We are no more than a moving row
of magic shadow-shapes that come and go
round with sun-illumined lantern held
in midnight by the Master of the Show.
—From the Rubaiyat of Omar Khayyam (12th century) as translated by Fitzgerald
There are puppets everywhere, and one knows at least those from our own land well. Somewhere at the back of our awareness, their presence looms. They occupy spaces in our myths and epics and classics—from the Mahabharata to Panini, from Kalidasa to Somadeva; one reads about sutradhars, ‘wielders of strings’, and wise men speak of God as the greatest of them all, the real ‘Master of the Show’ that this world is; time was when in every third Indian film, as tragedy struck, some wandering faqir would appear from nowhere, singing a song about how all of us are nothing but kathputlis. String puppets, rod puppets, glove puppets, shadow puppets: one knows them all.
It is not till one sees these puppets move, however, especially to the accompaniment of music and narration that one truly realises the magic that they can weave. At home, we have three brilliantly coloured old leather puppets from Karnataka; they are decently framed and, lit from behind they make for an agreeable sight. But it was only when I saw a masterly performance of shadow puppets at the Crafts Museum in Delhi that I felt their power, their ability to transport the viewer, even an adult, to a different world in a matter of minutes.
Again, for the birthday of one of our children once, my wife made three glove puppets of characters from the story of Little Red Riding Hood; they were attractive, very attractive, but it was when she made them ‘perform’ while narrating the story that they came to life.
I was put in mind of all this by the Putul Yatra travelling event that the Sangeet Natak Akademi brought to town from Delhi earlier this month. To my regret, something kept me from witnessing any of the evening performances that were a part of the show, but I did get to see the splendid exhibition that was put up. There they were, imaginatively displayed, from all parts of India, reminders of a great tradition: Tolu Bommalatta shadow puppets of leather from Andhra; Sutrada Gombeyatta string puppets from Karnataka; Pavakathakali glove puppets from Kerala; kathputlis from Rajasthan; putul from Bengal; ‘Gulabo-Sitabo’ from Uttar Pradesh; even outsized, somewhat abstract, figures which many modern-day puppeteers sometimes work with. Heroes and demons, sages and beggars, golden deer and winged fairies, scheming villains and coquettish courtesans: everyone and everything meant to tell stories that stir memories, touch some layer of the mind.

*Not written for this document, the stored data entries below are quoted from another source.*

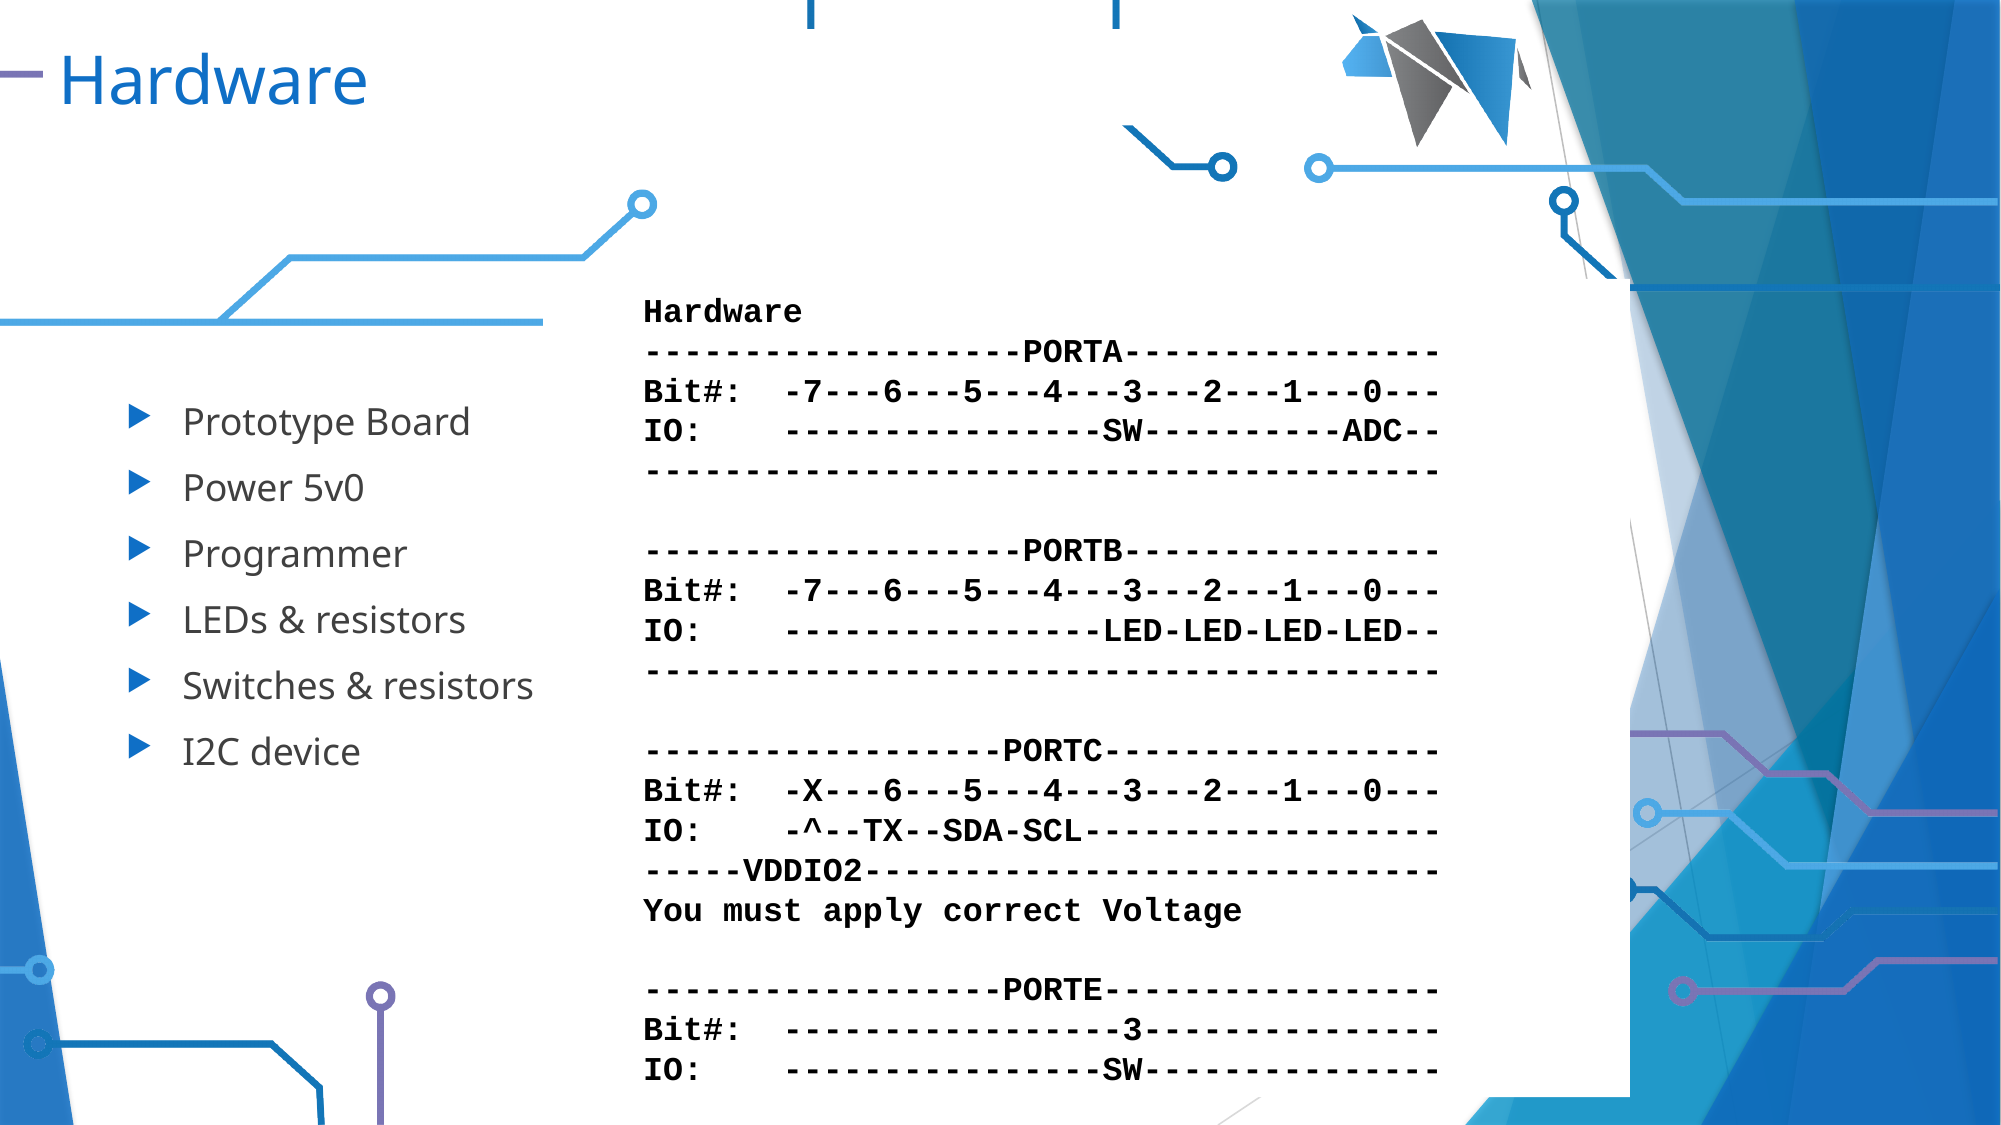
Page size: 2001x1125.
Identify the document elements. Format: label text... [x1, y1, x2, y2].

picture [0, 0, 2000, 1125]
title Hardware [43, 29, 1299, 126]
text_box Hardware -------------------PORTA---------------- Bit#: -7---6---5---4---3---2---1---0--- IO: ----------------SW----------ADC-- ---------------------------------------- -------------------PORTB---------------- Bit#: -7---6---5---4---3---2---1---0--- IO: ----------------LED-LED-LED-LED-- ---------------------------------------- ------------------PORTC----------------- Bit#: -X---6---5---4---3---2---1---0--- IO: -^--TX--SDA-SCL------------------ -----VDDIO2----------------------------- You must apply correct Voltage ------------------PORTE----------------- Bit#: -----------------3--------------- IO: ----------------SW--------------- [543, 278, 1630, 1098]
list Prototype Board Power 5v0 Programmer LEDs & resistors Switches & resistors I2C device [111, 390, 543, 992]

What is it about puppet shows that makes them so riveting, one wonders. Even in this age of animation and sophisticated technology. Their capacity to lift us, with simple means, out of ourselves, our willingness to be led by them into a world made up of reality/unreality, our admiration for the skills involved, the puppeteers’ choice of timeless themes, their wit, their humanity? There may be no given, or single, answers to these questions.
Researchers speak of magicians and conjurors—and shamans—being the forebears of puppet-masters, and their being active in Egypt as long ago as the third millennium BC; apart from the Indian sub-continent, one hears of puppets in medieval Iran; the Chinese know shadow theatre as Budaixi; the Japanese’ fondness for Bunraku continues to this day; marionettes in Europe; Punch and Judy in England; Wayang Kulit, incomparable shadow puppets, in Indonesia. The list is unending.
What caught my attention most while tracking puppets down, however, was something that I had never heard of till now: the Roi Nuoc of Vietnam. As someone wrote: "For over a thousand years, performers in Vietnamese puppet theatre have always gotten cold feet. And very wet." This, because the performance is always in a chest-deep pool of water, with the water’s surface serving as a stage as it were. According to oral tradition preserved in the land, this kind of water puppetry was first performed a thousand years ago on the surface of ponds and paddy fields in Vietnam’s Red River Delta, the lively creation of farmers who spent their days in flooded rice fields.
At some point, they must have discovered that the water was an excellent medium for puppetry: it not only concealed the puppeteers’ rod and string mechanisms: it also provided exciting effects like waves and splashes. It is not easy work, but for the viewers it is like a release from the drudgery of working in the field: great fun accompanied by raucous music: gongs and cymbals and bells.
One could go on with this, for there is delight in it. But it must end. In a Turkish puppet play, there is often an argument between two well-loved characters: Karagoz and Hacivad. At the end, the latter finally shouts, "You have brought the curtain down, you have ruined it." To this Karagoz replies, "May my transgressions be forgiven."